Tuesday, September 23, 2014

Flowstyle 101

When Caesar Finies visited us here on Cape Cod a couple of weeks ago, he filmed a few minutes of Flowstyle from the same view point that I used in my recent video - the nose of the board. We even did some of the same tricks - but that's where the similarities end. His raw footage is much more interesting to watch than my heavily edited video. The remnants of my scientific education prompted me to study the "why" (beyond the obvious answer that he is much better looking). I will present my findings to you in a minute. Let's look at a very short fragment showing Caesar in action first - about 12 seconds. There was too much going on in these 12 seconds, so I added a slow-motion repeat, and annotated it:

Here's a list of the moves:
  • Sail-Body 360
  • Ankle Biter
  • Sail-Body 360 (from leeside sailing)
  • Clew push-through
  • Sail flip and sail duck (Reverse Sail 360)
Interestingly, most of these moves are pretty simple. The exception is the Ankle Biter, which is one of the harder light-wind freestyle moves to learn; but with proper instruction and equipment, an advanced windsurfer can learn the Ankle Biter in a few days. Nevertheless, the sequence is quite amazing.

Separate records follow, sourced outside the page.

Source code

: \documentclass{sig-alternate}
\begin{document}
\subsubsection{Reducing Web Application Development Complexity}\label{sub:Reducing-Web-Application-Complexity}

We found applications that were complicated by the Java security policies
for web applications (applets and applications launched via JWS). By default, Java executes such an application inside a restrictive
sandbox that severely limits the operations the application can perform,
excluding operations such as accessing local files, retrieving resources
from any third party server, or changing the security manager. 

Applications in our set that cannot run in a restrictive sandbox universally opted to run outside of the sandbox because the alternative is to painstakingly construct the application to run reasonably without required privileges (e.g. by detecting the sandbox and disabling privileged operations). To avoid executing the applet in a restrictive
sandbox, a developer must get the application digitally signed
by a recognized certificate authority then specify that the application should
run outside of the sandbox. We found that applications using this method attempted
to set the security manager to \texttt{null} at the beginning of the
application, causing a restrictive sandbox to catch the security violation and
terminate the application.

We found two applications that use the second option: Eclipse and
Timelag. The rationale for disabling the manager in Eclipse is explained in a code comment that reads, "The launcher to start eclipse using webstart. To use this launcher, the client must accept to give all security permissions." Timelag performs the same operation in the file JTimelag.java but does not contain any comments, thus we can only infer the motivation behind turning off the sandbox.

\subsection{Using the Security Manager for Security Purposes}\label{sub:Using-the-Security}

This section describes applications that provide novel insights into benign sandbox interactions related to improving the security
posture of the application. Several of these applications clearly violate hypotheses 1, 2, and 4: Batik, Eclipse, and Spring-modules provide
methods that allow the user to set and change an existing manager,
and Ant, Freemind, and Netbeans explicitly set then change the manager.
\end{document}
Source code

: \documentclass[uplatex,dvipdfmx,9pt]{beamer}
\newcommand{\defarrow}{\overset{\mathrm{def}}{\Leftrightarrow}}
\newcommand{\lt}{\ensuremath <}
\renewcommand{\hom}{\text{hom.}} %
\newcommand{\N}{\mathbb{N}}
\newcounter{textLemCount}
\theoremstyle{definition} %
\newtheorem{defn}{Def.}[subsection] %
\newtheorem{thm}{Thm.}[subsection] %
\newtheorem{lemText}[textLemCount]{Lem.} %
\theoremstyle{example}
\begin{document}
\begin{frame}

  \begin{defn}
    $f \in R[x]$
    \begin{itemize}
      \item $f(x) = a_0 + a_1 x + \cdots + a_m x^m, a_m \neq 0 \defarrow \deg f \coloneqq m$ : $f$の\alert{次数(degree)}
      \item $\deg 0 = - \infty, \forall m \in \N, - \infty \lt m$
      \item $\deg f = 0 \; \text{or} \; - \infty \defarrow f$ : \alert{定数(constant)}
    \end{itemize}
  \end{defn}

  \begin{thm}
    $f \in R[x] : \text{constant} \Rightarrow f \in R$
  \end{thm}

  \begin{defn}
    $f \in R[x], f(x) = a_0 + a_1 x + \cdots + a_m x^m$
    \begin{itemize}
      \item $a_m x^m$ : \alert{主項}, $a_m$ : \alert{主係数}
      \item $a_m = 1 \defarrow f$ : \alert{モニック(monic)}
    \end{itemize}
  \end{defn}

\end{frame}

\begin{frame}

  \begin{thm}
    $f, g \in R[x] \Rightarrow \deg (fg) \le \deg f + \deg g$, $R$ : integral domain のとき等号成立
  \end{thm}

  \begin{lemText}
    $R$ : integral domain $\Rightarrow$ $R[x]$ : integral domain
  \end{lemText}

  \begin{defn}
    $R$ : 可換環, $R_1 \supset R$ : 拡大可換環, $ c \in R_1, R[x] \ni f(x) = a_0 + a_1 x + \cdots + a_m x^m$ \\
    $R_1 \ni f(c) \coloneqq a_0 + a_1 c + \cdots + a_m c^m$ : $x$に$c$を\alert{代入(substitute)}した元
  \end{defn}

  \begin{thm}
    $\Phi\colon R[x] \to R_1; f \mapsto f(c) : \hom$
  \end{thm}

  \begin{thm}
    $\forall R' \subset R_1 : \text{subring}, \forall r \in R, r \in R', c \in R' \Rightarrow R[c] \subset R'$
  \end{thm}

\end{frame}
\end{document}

What makes it amazing is that moves flow seamlessly into each other, without breaks in between. They also all go into the same direction, which "enhances the flow". Going back to my video, I started with a similar combo, a Sail 720 into a Sail-Body 360. But in my sequence, the sail rotation was going one direction, the sail-body rotation the other direction, making the sequence much less smooth. 

During Caesar's sequence, the board turned through the wind, without any visible effort on his side. One could argue that not having a fin in the board helped him - but sailing the board without a fin is in itself not entire trivial. When I tried, I had to concentrate quite hard to keep the nose from turning into the wind. Having the board turn "automatically" in the middle of a trick sequence not only adds to the magic, but it also sets up for a move repeat (the Sail-Body 360) from a different starting position, which makes the move look quite different.

In summary, here are some of the basic "Flowstyle 101" rules:
  • Keep moving! Flow from one trick into the next without breaks.
  • Keep the direction of flow! If you start going clockwise, add other moves that go the same direction - don't suddenly switch to a counter-clockwise move.
  • Mix the categories! Don't just go through endless series of board 360s, even if you change things like sail or board orientation. Instead, mix board moves, sail moves/throws, and sail-body moves. Two upwind 360s with a sail throw (Ankle Biter or Chacho Throw) in the middle look way cooler than three different upwind 360s in a row.
  • Learn variations of basic moves! After learning the Sail-Body 360, try it going around the other way, and starting from leeside (backwinded) sailing. If you got the Ankle Biter, learn the Clew First Ankle Biter. The same basic principles generally apply, but the moves often look quite different, making your routine much more interesting.